I swear to God I wanted things to be different between us.  I wish that I would have had the wisdom then that I do in life now.  The end result may have been different.  As I walked with my carry on, I really thought he would come running thru the airport screaming my name.  Begging me not to leave, but that never happened.  Instead I stood in a trance hypnotized by my own fantasy.

Forcing myself to move forward, I boarded the plane.  Walked all the way to the back, and sat by the window. I cried until we took off. I was scared.  My heart was shattered and my faith had been crushed.

 

 

 

 

 

 

 

 

 

 

 

 

 

 

 

CHAPTER 5

ARIZONA

 

 

 

 

 

 

 

 

 

 

I nodded off and when I woke up I was in Arizona. I was so slow getting off the plane.  So slow, that the attendants asked me if I needed to be escorted in a wheelchair. This was harder than I imagined.

I shook that feeling off and put a little pep in my step and a smile on my face.  I was ready to greet my family. It was so heartwarming to receive such love from my aunt, cousins, and uncle. I hadn’t seen them in a very long time.  On the ride down the unfamiliar freeway, I cried silently.  I honestly didn’t know what I was doing. It felt like I was acting like I had my life together.  Like I had all the answers, but God knows that the truth.  I could barely function.

My heart was so hurt, and so broken. I needed the quickest remedy to mend it. I was going to be living in a house with my uncle, my aunt and my four little cousins. I would have to suck up my emotions or else I would be answering a lot of questions from impressionable minds.  They went to church at least three times a week.  I would be expected to do the same. It’s not something I really was in the mood to do.  But I knew that nothing else had worked so let me try and reconnect with Jesus. Can’t go wrong with Jesus right?

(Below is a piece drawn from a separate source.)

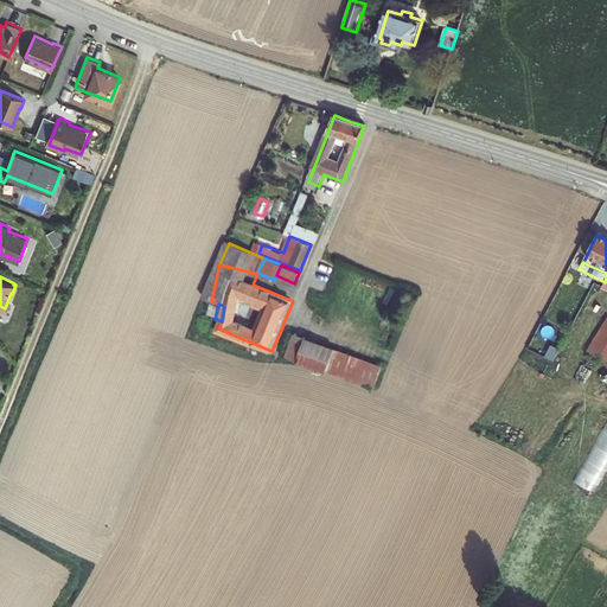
[(585,351),(606,365),(606,364),(606,319),(585,351)]
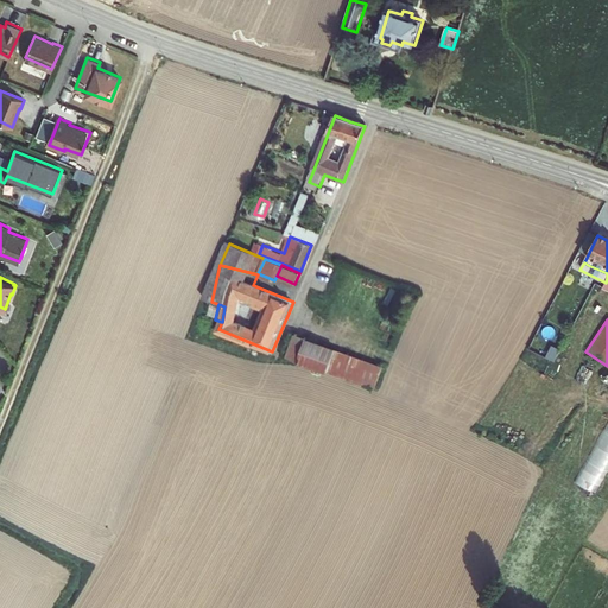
[(289,356),(301,361),(309,339),(298,334),(289,356)]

That first night in a new house was eerie.  It wasn’t uncomfortable, it was just unfamiliar. I called my lover as soon as I was settled. HIs roommate answered the phone. He said that since my lover came back from the airport he was locked up in his room.  “Well knock on his door and let him know that I am on the phone, please.” My lover picked up the adjacent phone.  “Hi baby” and I cried back “Hi baby!”

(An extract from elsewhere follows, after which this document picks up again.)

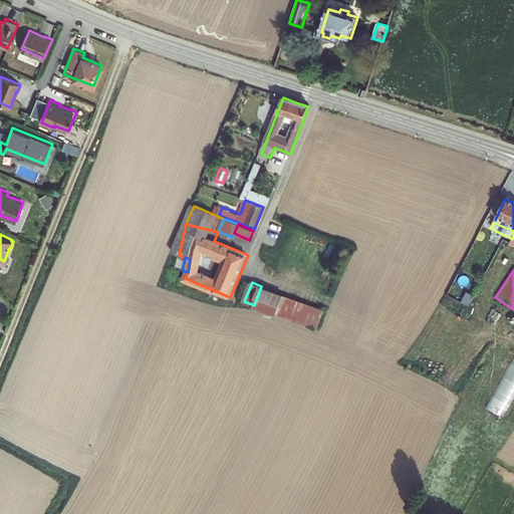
[(317,330),(324,311),(261,286),(254,305),(317,330)]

I think that was one of the very first times he called me baby. I sat in my new room at the edge of my bed listening to his voice.  He asked me, how my plane ride was. “Bumpy, I cried myself to sleep”  “Then I woke up in Arizona.”  He told me that everything would be ok. “Do you still love me?” I replied “I will never stop, not even death could keep me from it,” he sighed… then I sighed. “I love you too”

Drifting in, and out of sleep, I had strange dreams.  It was dreams of my lover and her.  The frail ex that loved him just as much as I did. I woke up in a cold sweat. Out of habit, when I saw that it was 6am, I picked up the phone and called my lover.  Even though I was in another state it was imperative to keep our connection, if we were going to survive this separation.

The phone rang and rang and then rang once more…. When it was answered there were two voices that I heard on the receiving end. One voice was his roommate. The other voice was hers.  Damn!  Why in the fuck was I so naïve?  Why was I even surprised? I left and she came back. The roommate quickly said to her “it’s not for you, hang up the phone.” Everything around me became so quiet. I felt like I had suddenly became completely deaf.

I could barely hear the roommate repeatedly calling my name.  But I felt the vibrations thru the phone and I snapped out of my shock. What you allow is what will continue.  As soon as I was gone there she was.  Loving him and becoming one with him. His roommate whispered into the phone. “He’s in there with her,” “I can go and call him to the phone if you want.”  I sat there on my bed dumbfounded and speechless. Now what in the fuck was I going to do?